This is your periodic reminder to install Amethyst (and all other Nostr clients) through Obtainium instead of Google's PlayStore.
You not only receive faster updates (the PlayStore is currently 4 versions behind) but you also start the process of freeing yourself from your invisible digital overlords.
Just follow this video: https://cdn.satellite.earth/2bd7e308c1797d64fca09b1d61e9bde24c68dd45e501c7383eff1e85392df11f.mp4
#privacytechpro tip: use #obtainum to get your #android and #grapheneos apks.
as a long time obtanium user it's nice to see nostr:npub1gcxzte5zlkncx26j68ez60fzkvtkm9e0vrwdcvsjakxf9mu9qewqlfnj5z promoting it as the official method for getting #Amethyst
here are all the sources you can pull apks from:
#cybersecgirl #obtanium #amethyst
https://www.youtube.com/watch?v=JiN37bn0OE8
A good overview for those new to obtainium
What's obtainium? I always just download from GitHub
It does exactly that, download from GitHub and install.
It also checks GitHub daily for updates so you don't have to. That's the main advantage over manual download & install.
I'm an Obtainium user, but I have concerns over security. If an APK gets compromised, it's straight on my device without any checks an app store performs.
Fair?
Android checks the dev signature when updating. That's why you can't install from the PlayStore and update it with Obtainium. You always have to uninstall first to change the signature profile.

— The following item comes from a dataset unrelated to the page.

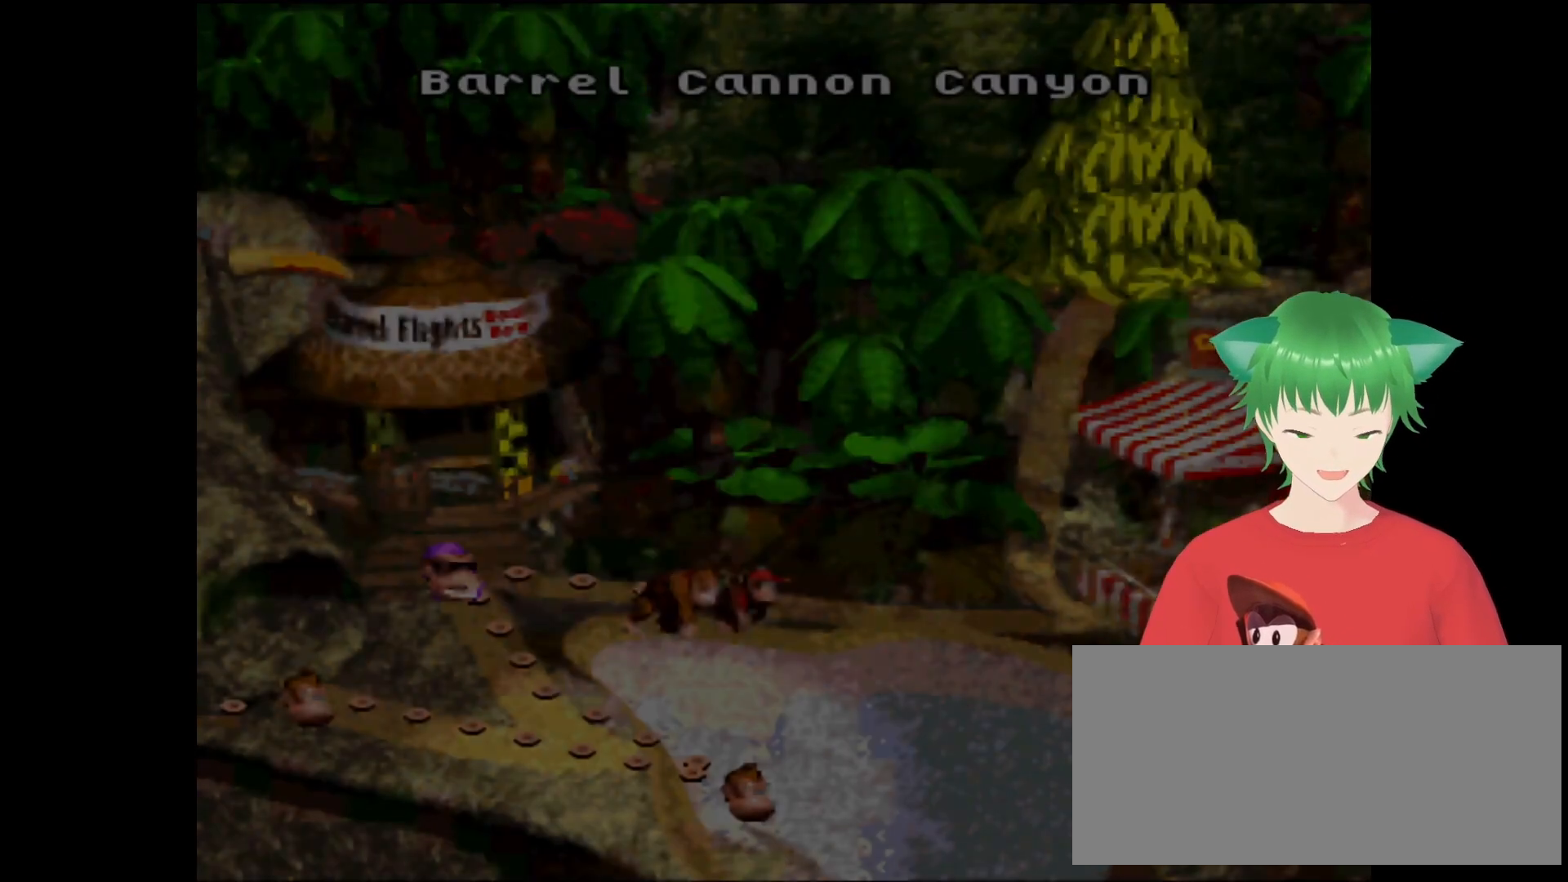
{"buttons": [], "events": []}
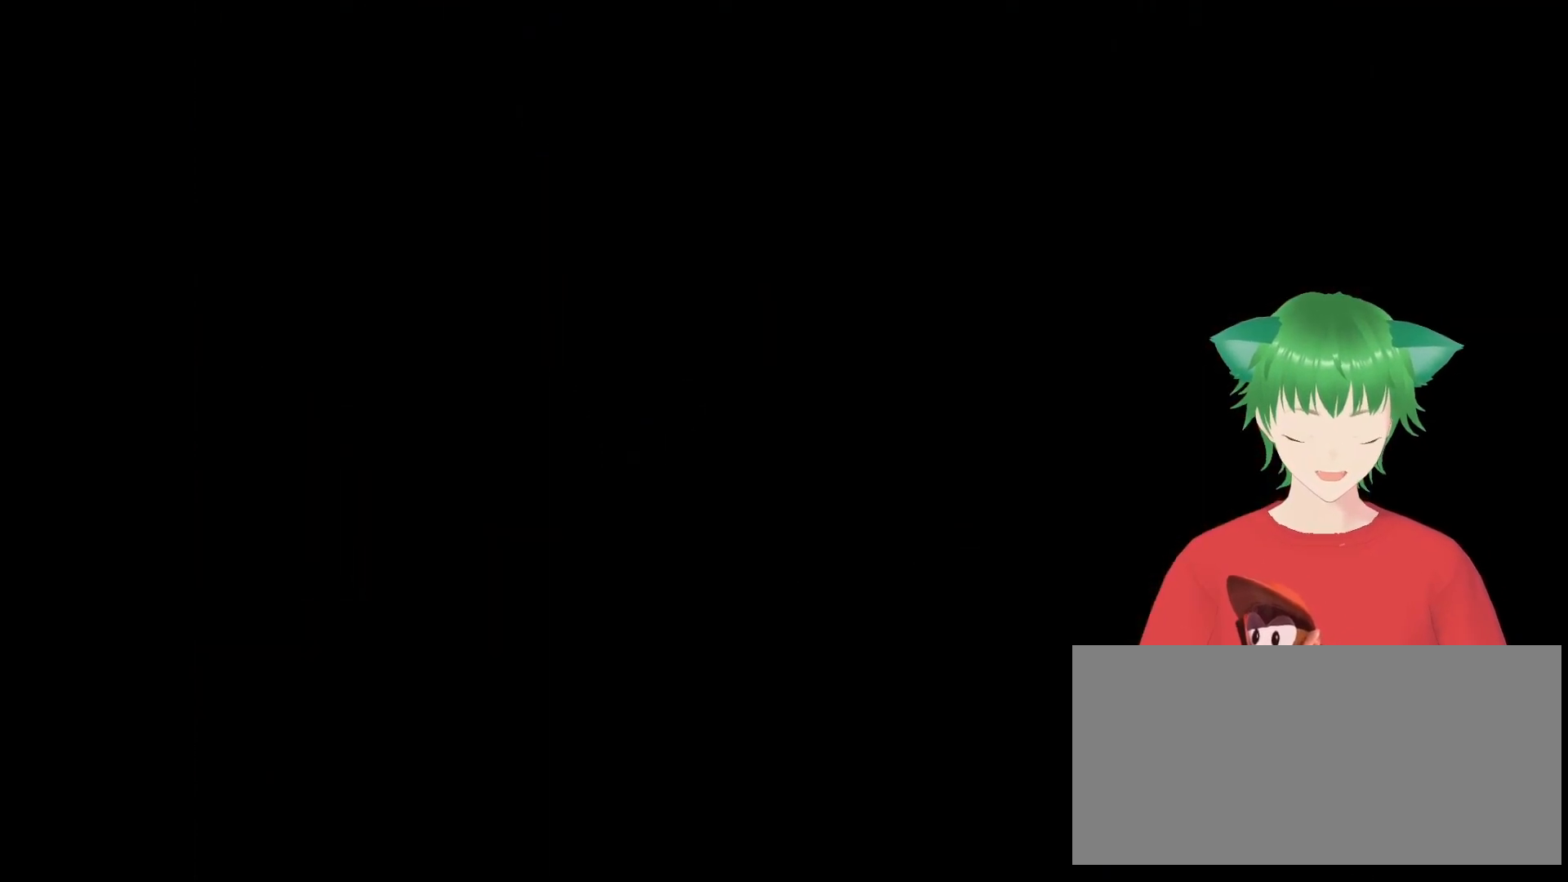
{"buttons": [], "events": []}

But first time installs are still not checked. But that is the same for the usual Play Store. And if the dev decides to go rogue and add some malicious code, neither Google, nor F-droid, nor Obtainium will find it before releasing it.
What are these magical checks that people imagine the Play Store is performing.
I thought there was a level of technical vetting. Not the case?
They run a standard anti-virus if that's what you mean by "technical vetting". :)
Nope. Although they plan to introduce mandatory testing where 10 friends of yours have to swear they ran it and and it appeared to work. In a way outsourcing the technical review.
Can you share some cools apps you use? Thanks
Do not use Obtainum
When using Obtainum you must trust all developers and all platforms they use to push updates.
How do you verify apks using Obtainum?
Check twice what this girl is saying. She's a privacy, security celeb i.e. "expert"
When it comes to GrapheneOS.
Disable auto-updates and their App app.
Disable all connections to Graphene servers.
Don't allow them to collect data about you.
Download updates using Tor and sideload them.
Not sure downloading through Tor changes the fact that there's an element of trust with app developers.
Disabling updates is a security risk.